The measure was designed to be temporary with contributions to the second pillar scheduled to rise to four percent in 2011 and to six percent in 2012. But Prime Minister Valdis Dombrovskis said that contributions to the second tier will stay at two percent for another two years (in 2011 and 2012).
LITHUANIA
* Under a three-pillar system launched in 2004, 2.5 percentage points from 26.3 percent social security payments were directed to private pensions, rising to 5.5 percent by 2008.
* Second-pillar payments were cut in two steps to 2 percent in 2009 to reduce the social security fund's deficit, a source of half of the public sector's total deficit.
* The initial plan was to return to 5.5 percent in 2011, and raise contributions further to 6 percent for 2012-2014 to compensate for the losses. The plan was abandoned earlier this year with the parliament freezing 2 percent contributions until after the crisis, without a specific timeframe.
* The net assets of 29 pension funds totalled 3.7 billion lithuanian litas ($1.49 billion) at the end of September.
POLAND
* according to Polish law, passed in 1999, 7.3 percent of workers' salaries go to private pension funds, which now manage nearly 210 billion zlotys ($73.63 billion).

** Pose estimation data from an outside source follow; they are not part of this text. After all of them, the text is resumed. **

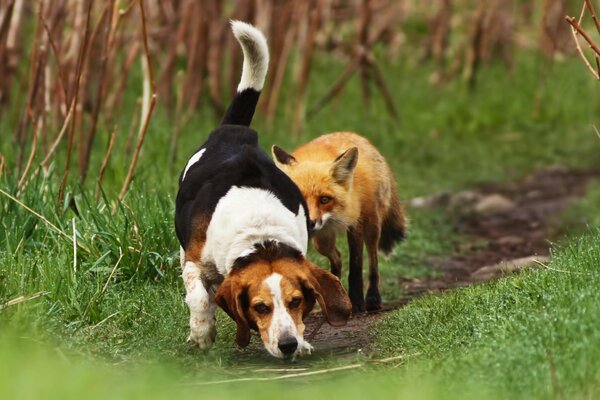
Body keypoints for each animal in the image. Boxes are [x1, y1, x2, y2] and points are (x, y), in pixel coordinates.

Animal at [175, 21, 352, 360]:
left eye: (296, 301)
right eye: (260, 307)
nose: (288, 345)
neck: (260, 238)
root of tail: (236, 131)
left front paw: (303, 341)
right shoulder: (195, 262)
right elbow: (199, 297)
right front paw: (202, 331)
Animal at [274, 133, 408, 310]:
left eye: (324, 200)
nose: (310, 223)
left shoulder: (355, 224)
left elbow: (356, 266)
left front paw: (357, 303)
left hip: (372, 226)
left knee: (373, 261)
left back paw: (373, 298)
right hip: (322, 242)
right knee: (337, 258)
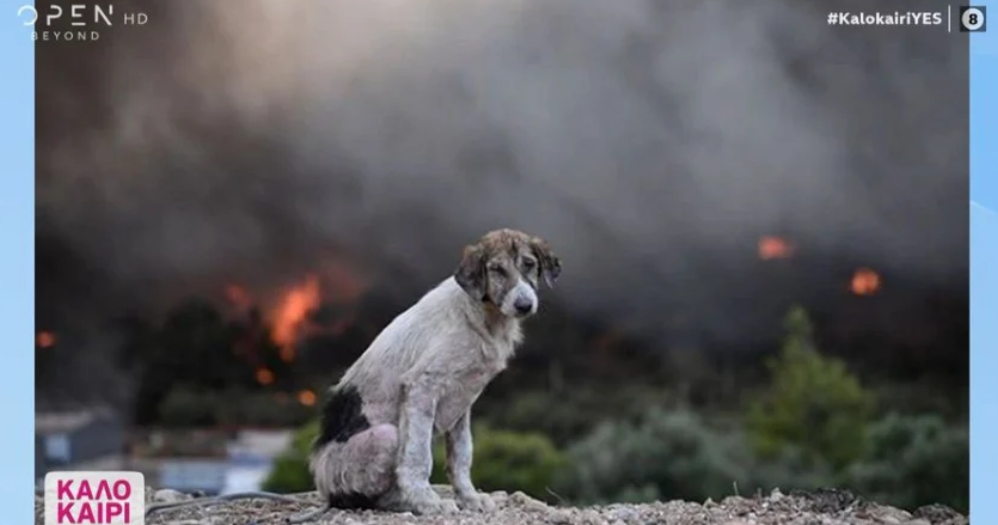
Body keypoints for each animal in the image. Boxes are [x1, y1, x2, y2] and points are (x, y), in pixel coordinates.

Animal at [310, 227, 564, 512]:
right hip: (385, 436)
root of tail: (325, 487)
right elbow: (418, 455)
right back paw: (405, 502)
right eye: (497, 270)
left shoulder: (463, 399)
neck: (482, 315)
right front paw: (426, 500)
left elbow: (462, 455)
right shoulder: (421, 386)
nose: (524, 305)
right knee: (367, 497)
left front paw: (470, 498)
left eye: (529, 264)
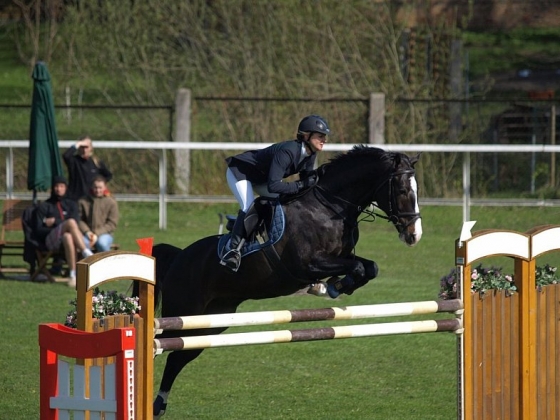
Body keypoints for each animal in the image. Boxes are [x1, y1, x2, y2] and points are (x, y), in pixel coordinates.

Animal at [149, 146, 420, 418]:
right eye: (402, 190)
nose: (414, 235)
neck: (328, 208)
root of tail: (179, 257)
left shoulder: (341, 257)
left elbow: (370, 267)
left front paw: (334, 286)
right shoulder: (307, 264)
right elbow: (358, 267)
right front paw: (332, 286)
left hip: (211, 322)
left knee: (177, 357)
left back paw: (159, 405)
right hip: (183, 312)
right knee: (162, 343)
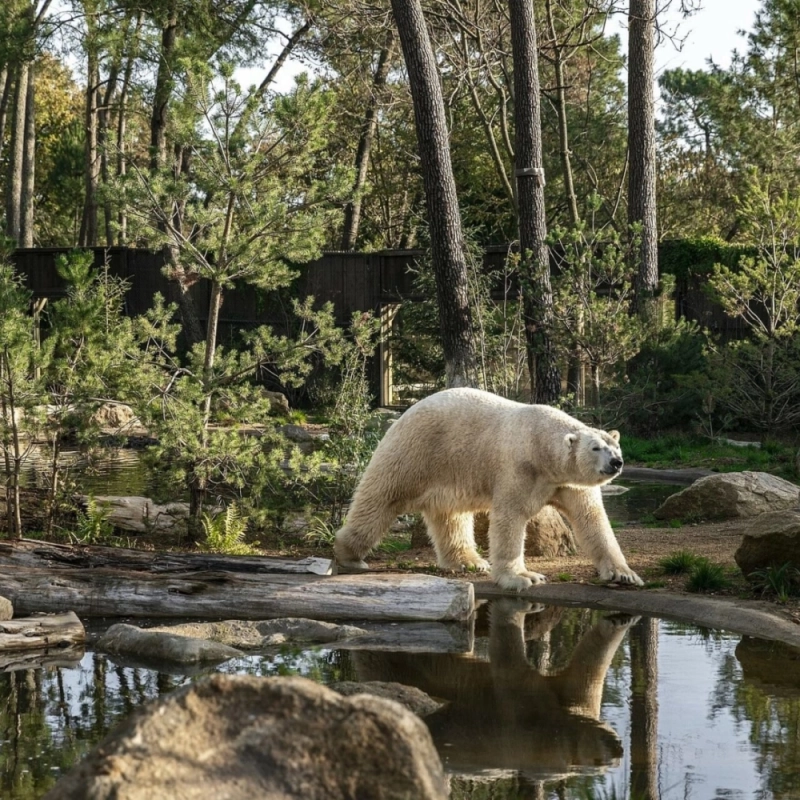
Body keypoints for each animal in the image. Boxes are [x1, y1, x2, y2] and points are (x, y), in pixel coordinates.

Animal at [332, 386, 644, 588]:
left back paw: (470, 561)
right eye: (595, 448)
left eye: (615, 446)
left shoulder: (568, 482)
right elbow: (509, 517)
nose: (616, 462)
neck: (541, 446)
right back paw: (349, 556)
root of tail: (405, 412)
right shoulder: (518, 468)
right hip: (415, 453)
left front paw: (625, 575)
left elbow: (592, 520)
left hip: (448, 471)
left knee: (451, 517)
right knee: (380, 499)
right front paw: (524, 577)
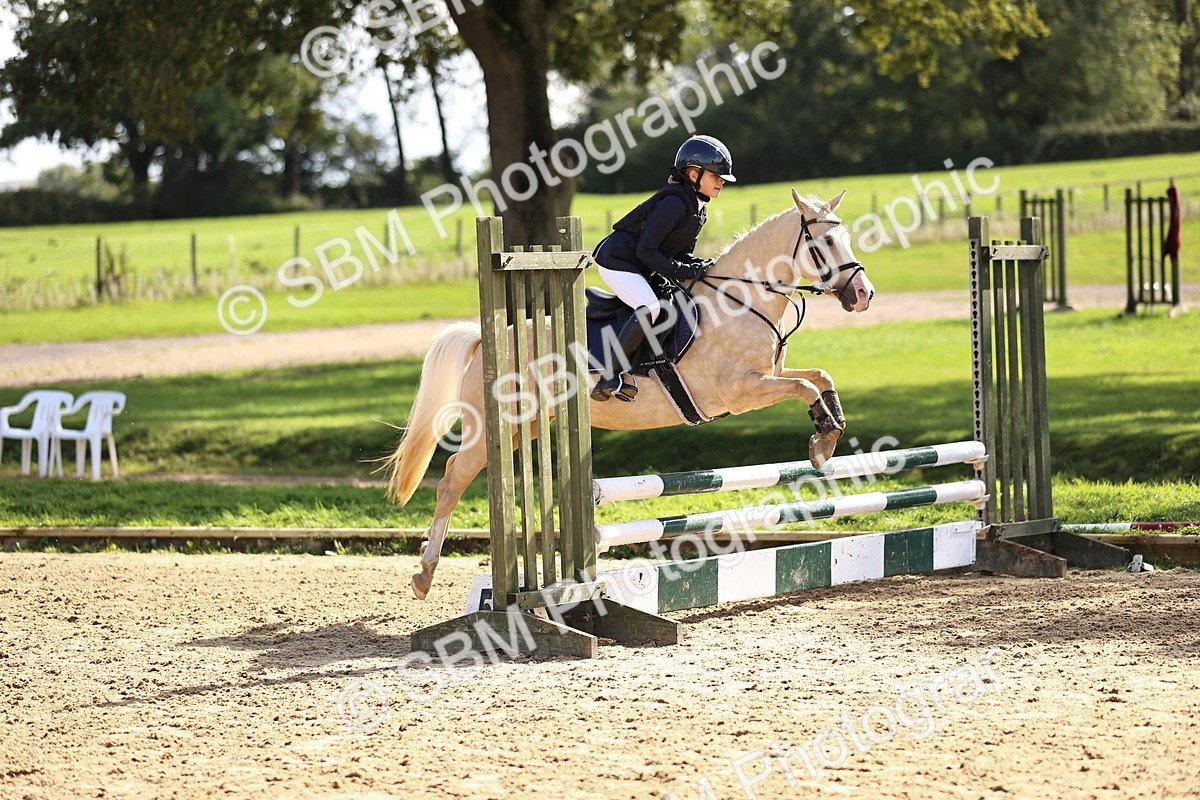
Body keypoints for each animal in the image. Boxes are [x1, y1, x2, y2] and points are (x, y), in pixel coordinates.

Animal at [383, 189, 875, 599]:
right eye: (825, 244)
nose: (863, 295)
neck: (739, 302)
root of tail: (488, 340)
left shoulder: (768, 376)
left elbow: (819, 377)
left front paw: (828, 434)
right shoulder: (739, 392)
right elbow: (804, 385)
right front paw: (822, 443)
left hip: (532, 426)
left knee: (461, 472)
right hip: (499, 426)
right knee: (453, 478)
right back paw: (424, 575)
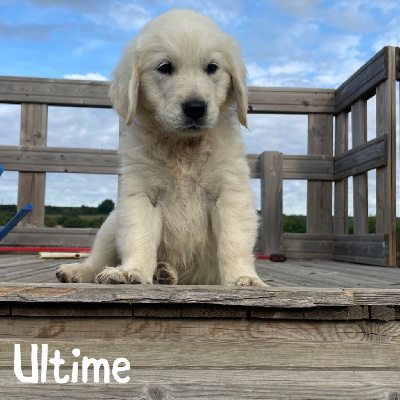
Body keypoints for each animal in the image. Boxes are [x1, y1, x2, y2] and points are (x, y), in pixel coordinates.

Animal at [55, 7, 266, 286]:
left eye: (212, 68)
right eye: (164, 67)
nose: (195, 108)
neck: (183, 147)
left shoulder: (229, 193)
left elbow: (233, 242)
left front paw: (243, 277)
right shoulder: (142, 195)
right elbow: (139, 236)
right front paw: (131, 271)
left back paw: (165, 272)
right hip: (111, 224)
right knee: (98, 258)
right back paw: (80, 271)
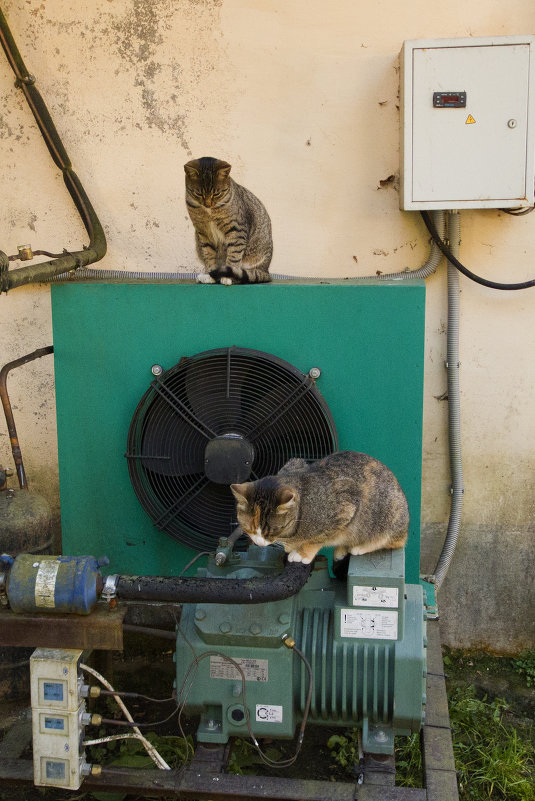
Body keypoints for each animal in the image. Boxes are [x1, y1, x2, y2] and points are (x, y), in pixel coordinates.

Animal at [186, 156, 274, 284]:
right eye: (198, 193)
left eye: (217, 193)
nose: (207, 204)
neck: (209, 213)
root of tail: (266, 270)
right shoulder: (203, 233)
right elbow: (209, 255)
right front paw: (210, 275)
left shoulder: (236, 230)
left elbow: (234, 255)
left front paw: (227, 277)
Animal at [231, 450, 410, 564]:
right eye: (249, 528)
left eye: (272, 531)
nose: (260, 543)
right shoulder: (295, 461)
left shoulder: (345, 507)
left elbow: (318, 538)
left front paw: (303, 553)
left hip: (387, 516)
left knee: (392, 540)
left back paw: (360, 546)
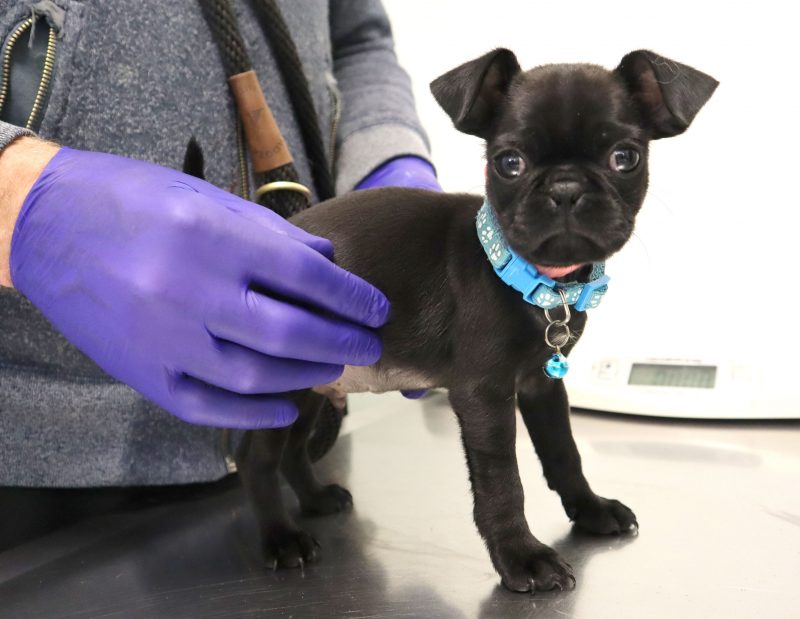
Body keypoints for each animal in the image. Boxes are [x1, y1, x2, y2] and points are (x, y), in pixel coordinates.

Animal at [238, 48, 720, 592]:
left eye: (625, 157)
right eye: (509, 163)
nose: (566, 187)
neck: (540, 283)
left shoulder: (541, 384)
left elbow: (564, 451)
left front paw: (590, 509)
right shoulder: (484, 395)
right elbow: (501, 481)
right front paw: (521, 556)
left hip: (313, 384)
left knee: (294, 450)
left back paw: (317, 500)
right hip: (282, 384)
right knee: (257, 460)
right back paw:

* Labour Minister Jolanta Fedak earlier this year proposed to lower the contributions to private pension funds to 3 percent to help finance the state-run pay-as-you-go system. Analysts criticised the idea, saying it amounted to reversing the 1999 pension reform, and the government backed away from changes.
ROMANIA
* overhauled its pay-as-you-go pension sector in 2008 when it set up a three-pillar system.
* Under the system, 2 percentage points from 10.5 percent in social security payments were transferred to private funds. The contribution was supposed to rise by 0.5 percent annually until reaching 6 percent. However, the government froze contributions at 2 percent in 2009. They rose this year, but only to 2.5 percent, prompting criticism from some pension fund managers.
* At the end of September, there were 5.1 million second-tier contributors to the nine private pension funds whose total assets stood at 3.9 billion lei ($1.26 billion).
SLOVAKIA
* aside from the pay-as-you-go state scheme, there is a private second pillar and a voluntary private third pillar.
* 18 percent mandatory pension contributions are divided equally between the state system and the private second pillar.
* previous leftist government said the funds had put clients' money at risk and imposed rules on how funds can invest contributions. The European Commission in January asked Slovakia to remove certain investment restrictions.
* the new cabinet of Prime Minister Iveta Radicova wants to scrap these restrictions.
* as of Oct. 15, Slovak pension fund portfolios totalled 3.55 billion euros ($4.94 billion).
SLOVENIA
* Slovenia's pension reform dates back to 2000. Placing money into private funds is not obligatory, and only about 55 percent of employees have private pension insurance.